2.2. Soil Sampling and Spectral Measurements

Fieldwork was conducted along the Mokhotlong River in eastern Lesotho (Figure 1) in October 2015 (austral spring/summer). This river flows east to west and has incised through Jurassic basalts, giving rise to a highly meandering river pattern with bedrock spurs and steep valley sides. The river floodplain is very narrow with small strip agricultural fields located adjacent to the river channel and, where slopes sediments are available, terraced fields are present along lower valley slopes (Figure 2). Higher elevation areas at the tops of valley sides and on plateau summits (∼2600–2900 m a.s.l.) are not enclosed and are characterised by tussocky grasslands [37].

2.3. Spectral Measurements in the Field

Soil spectral reflectance was measured in the field using an Analytical Spectral Device (ASD) FieldSpec® 4 optical sensor (Analytical Spectral Devices, Inc., Boulder, CO, USA). This instrument measures wavelengths from 350 to 2500 nm and with 3–10 nm spectral resolution. Spectra were recorded for the region 350–1000 nm with a sampling interval of 1.4 nm, and 2 nm for the region 1000–2500 nm. ASD sampling points in the study area (n = 109) were generated randomly using Hawth’s Analysis Tool within ArcMap. All points were converted to latitude and longitude, and a handheld GPS was used to navigate to these locations in the field. Once the sampling point was located, a plot of 10 m by 10 m was drawn where the coordinates of the sampling point were considered as the centroid of the plot. Within each plot, 3 subplots of 2 m by 2 m dimensions were randomly selected in order to take into consideration any variability within the plot. Five spectral measurements from the nadir at about 1 m height and with 5° field of view above the soil surface were scanned in each subplot and averaged, giving a total of 15 spectral measurements for each plot. For every measurement, the white reference panel was used to calibrate atmosphere conditions and irradiance of the sun. A surface (top 5 cm) soil sample of ∼400 g was taken from each of these three subplots for subsequent laboratory analysis.

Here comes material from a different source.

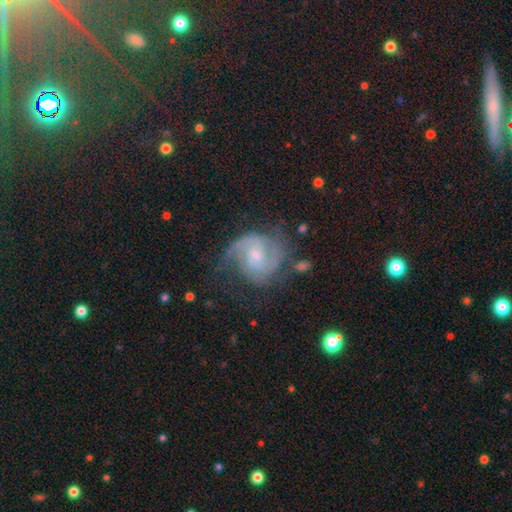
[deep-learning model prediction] featured or disk 87%, smooth 7%, star or artifact 6%. Down the decision tree: edge-on disk — no (98%); bar — no (57%); spiral arms — yes (97%); spiral arm count — 2 (56%); spiral winding — medium (45%); bulge size — small (62%); merging — none (61%).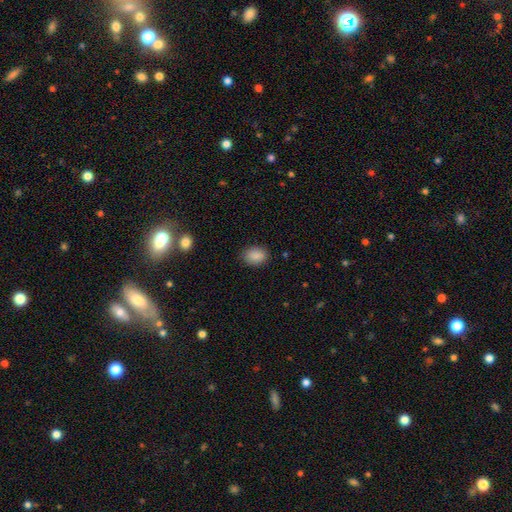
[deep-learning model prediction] Morphology: type=smooth (88%); roundness=in between (67%); merging=none (87%).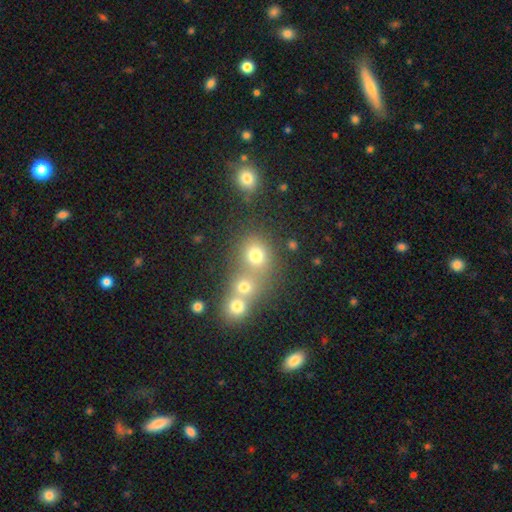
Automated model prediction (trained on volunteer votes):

2.4. Spectral Measurements in the Laboratory

Spectral measurements on the 109 soil samples collected in the field were made in the laboratory. All measurements were done on samples that had been air-dried and lightly crushed in a pestle and mortar to a uniform fine sediment. Measurements were made on a black background plate. The soils were scanned using the ASD with the white reference panel for comparison and with exactly the same methodology as in the field.

2.5. SOC Analysis

In the laboratory, soil samples were first dried and lightly crushed. On this mixed sample, the loss on ignition (LOI) method was used to quantify SOC concentration [46]. A subsample (∼20 g) was combusted in a muffle furnace for 8 hours at 430oC. LOI was measured as the difference between the oven-dry soil mass and the soil mass after combustion, divided by the oven-dry soil mass [47]. LOI values were converted to SOC with a factor of 0.55 [48].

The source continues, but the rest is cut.